▸ **Passage to read**:
++++

B. Experimental Results
This paper first conducts a comparative experiment, and the experimental results are shown in
Table 1.
As shown in
Table 1, there are significant performance differences among different models in backend load prediction tasks. Traditional time-series models, such as LSTM and BILSTM, show advantages in capturing the temporal dependencies of single nodes. However, due to their lack of ability to model structural relationships between services, their prediction accuracy is limited in complex topological environments. The MLP model can statically fit multidimensional features, but it fails to effectively represent temporal evolution. This results in higher errors, especially in the MAPE metric. These observations indicate that single-dimensional modeling based solely on time or feature variables cannot fully capture the dynamic coupling characteristics and nonlinear load variations of backend systems.
Transformer and BERT models, which are based on attention mechanisms, achieve higher prediction accuracy than traditional methods. This suggests that global dependency modeling contributes positively to capturing backend load variations. However, these models still focus mainly on temporal sequence correlations and do not fully exploit structural information among services. The Informer model performs more stably in long-sequence prediction, with further reductions in MSE and RMSE metrics. This demonstrates that the sparse attention mechanism improves adaptability to long-term dependencies. Nevertheless, when facing dynamic topologies and parallel multi-node loads, its ability to generalize structural relationships remains limited.
The model proposed in this paper achieves the best results across all four evaluation metrics, showing significant improvements in MSE and MAE compared with other methods. This demonstrates the effectiveness of graph-structured temporal dynamic learning in complex backend systems. By jointly modeling time-varying topologies and temporal node features, the model captures load propagation and structural dependencies with fine granularity, maintaining stable prediction performance in dynamic environments. The results confirm that a modeling framework integrating spatial structural constraints with temporal dynamics can better represent the real operational patterns of backend systems, providing a reliable predictive foundation for resource scheduling and performance optimization in cloud platforms.

++++

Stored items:
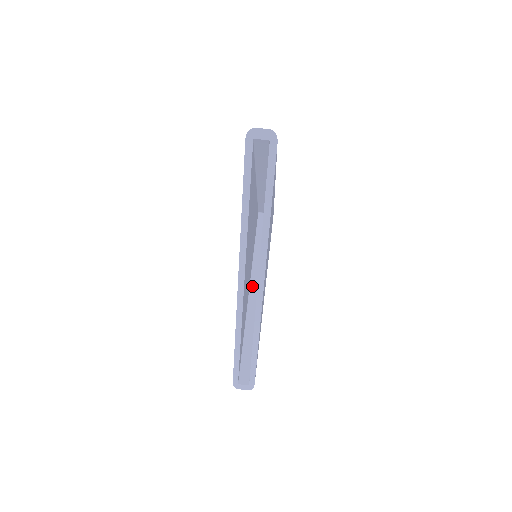
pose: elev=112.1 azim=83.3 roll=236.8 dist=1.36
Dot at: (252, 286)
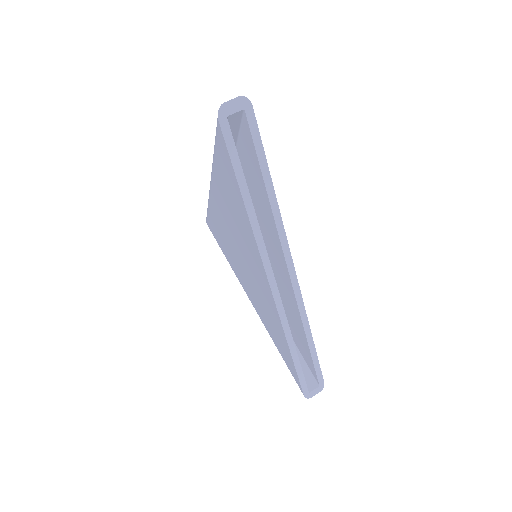
Dot at: occluded
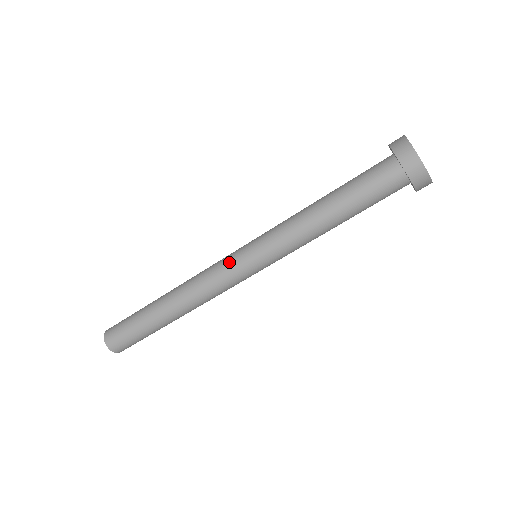
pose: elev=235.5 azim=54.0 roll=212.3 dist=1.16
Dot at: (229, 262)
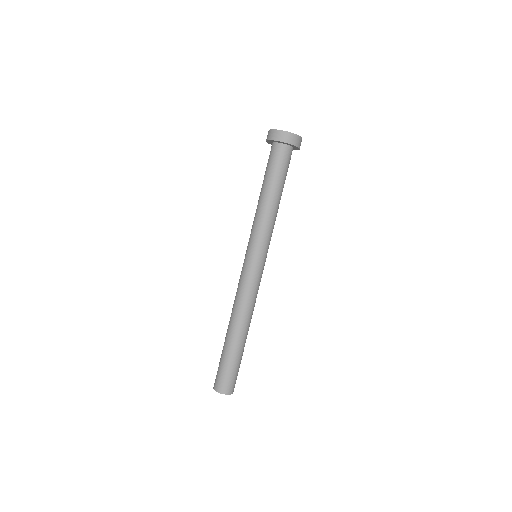
Dot at: (243, 270)
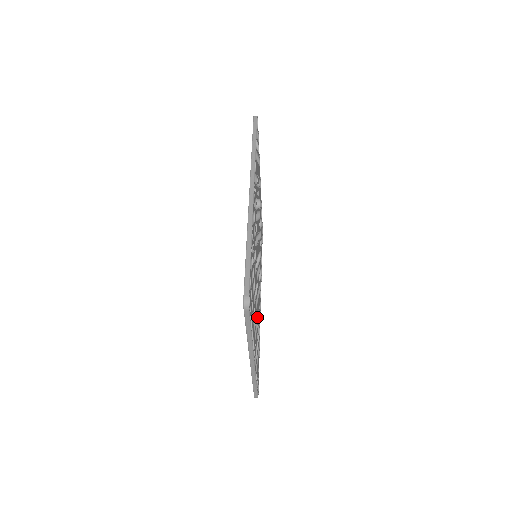
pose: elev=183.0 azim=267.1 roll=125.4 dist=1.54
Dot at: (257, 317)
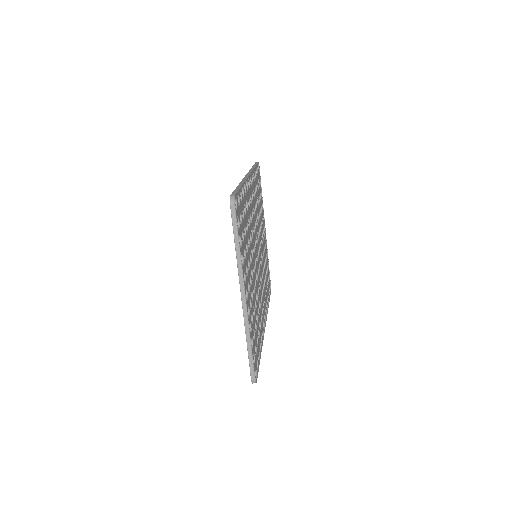
Dot at: (255, 298)
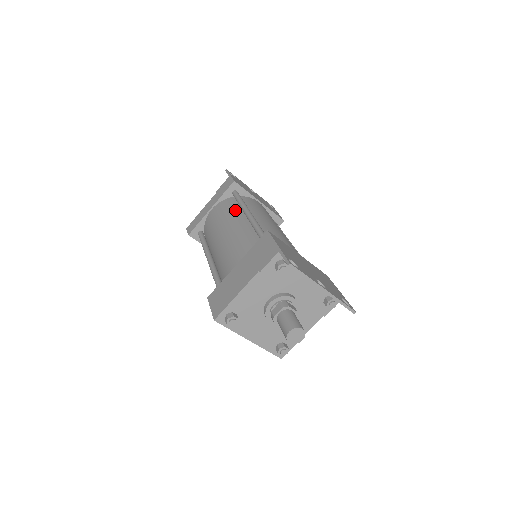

++++

▸ **Exercises to complete**:
[A] Name every model that the backend load prediction results section compares against the model it proposes.
[B] Reproduce every line of the rows that match points across views, leaving out the pictures.
These rows have no connection to the results section on backend load prediction.

▸ **Expected responses**:
[A] LSTM, BILSTM, MLP, Transformer, BERT, Informer

[B]
pose: elev=112.1 azim=83.3 roll=236.8 dist=1.36
Dot at: (252, 286)
Dot at: occluded
pose: elev=235.5 azim=54.0 roll=212.3 dist=1.16
Dot at: (229, 262)
Dot at: (243, 270)
pose: elev=183.0 azim=267.1 roll=125.4 dist=1.54
Dot at: (257, 317)
Dot at: (255, 298)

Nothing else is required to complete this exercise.